חמץ (Hametz) est le terme hébraïque pour « [pain] levé ». La Loi juive interdisant d’en posséder, d’en consommer ou d’en tirer bénéfice durant la Pâque, le mot en est venu à désigner l’antonyme de kascher au cours de la période de Pessah, et peut s’appliquer à tout produit de fermentation.
Le verbe החמיץ (hehmitz) s’applique au lait tourné ou au vin qui a aigri – et ne sont donc plus comestibles – mais aussi aux cornichons, olives ou autres aliments saumurés. Mais le terme peut aussi prendre le sens de laisser passer une occasion, une chance (parce qu’on n’a pas pu ou su la saisir), rater un avion, un rendez-vous (à cause des embouteillages ou de tout autre contretemps) ou même une émission de télé (parce qu’on avait oublié l’heure de sa diffusion).
La compagnie de quelqu’un de חמוץ (hamoutz), acariâtre, revêche, maussade, n’est pas une sinécure. Si un tel est d’humeur grincheuse, s’il « fait la tête », on dira en hébreu מחמיץ פנים (mahmitz panim) ou plus familièrement qu’il a une פרצוף חמוץ (partsouf hamoutz), littéralement : une tête aigre.
Le hametz doit donc être éliminé avant Pessah. On s’assurera la veille qu’il n’en reste plus en accomplissant scrupuleusement la בדיקת חמץ (bedikat hametz), soit l’examen méticuleux de tous les recoins de la maison pour être certain qu’elle n’en recèle plus une miette, avant de procéder le lendemain au ביעור חמץ (biour hametz), sa suppression, en le jetant au feu – שרפת חמץ (sréfat hametz).
Eliminé ce hametz, symbole de tous les manquements, de tous les ratages. Place maintenant au renouveau, au positif, à la bonne exploitation de chaque chose ! C’est justement ce qu’implique le mot מצה (matza).
La matza de Pessah, pain qui n’a pas eu le temps de lever, évoque à la fois l’esclavage et la liberté. Notons toutefois que le même mot מצה apparaît aussi dans Isaïe (58 : 4) au sens de dissension, celle-ci étant sans doute possible dans toute situation.
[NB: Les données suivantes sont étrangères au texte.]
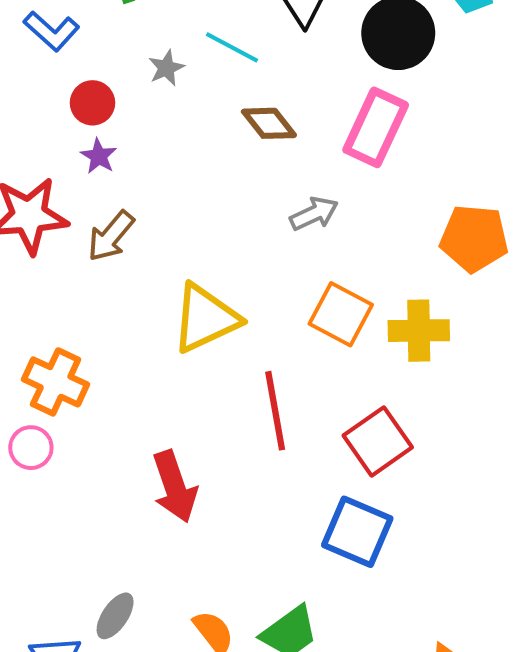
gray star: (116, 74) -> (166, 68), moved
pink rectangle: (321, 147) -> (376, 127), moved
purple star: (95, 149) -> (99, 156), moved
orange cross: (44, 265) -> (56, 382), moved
Le verbe מיצה (mitsa), formé à partir de la même racine, signifie pressurer, exprimer (un fruit par exemple, le citron en particulier dont on a extrait le jus – מיץ (mitz) en hébreu – et donc par extension : exploiter au maximum, tirer de quelque chose tout ce qu’on peut, épuiser (un sujet, une activité), exploiter (ses talents, les ressources que l’on a). Selon la même logique, pousser la rigueur jusqu’au bout se dit מיצה את עומק הדין (mitsa èt omek hadin).
Et si quelqu’un quitte son travail, abandonne une activité, son train-train ou son conjoint car il n’a plus rien à découvrir ou à apporter, plus rien pour le faire vibrer, on dira : הוא מיצה את עצמו (mitsa èt atsmo), soit : il a tiré de lui-même tout ce qu’il avait à tirer. L’expression n’implique toutefois ni abandon ni fin. Elle sous-entend au contraire que c’est pour repartir de plus belle. Il y a toujours quelque chose à découvrir, nous rappelle l’hébreu chaque printemps!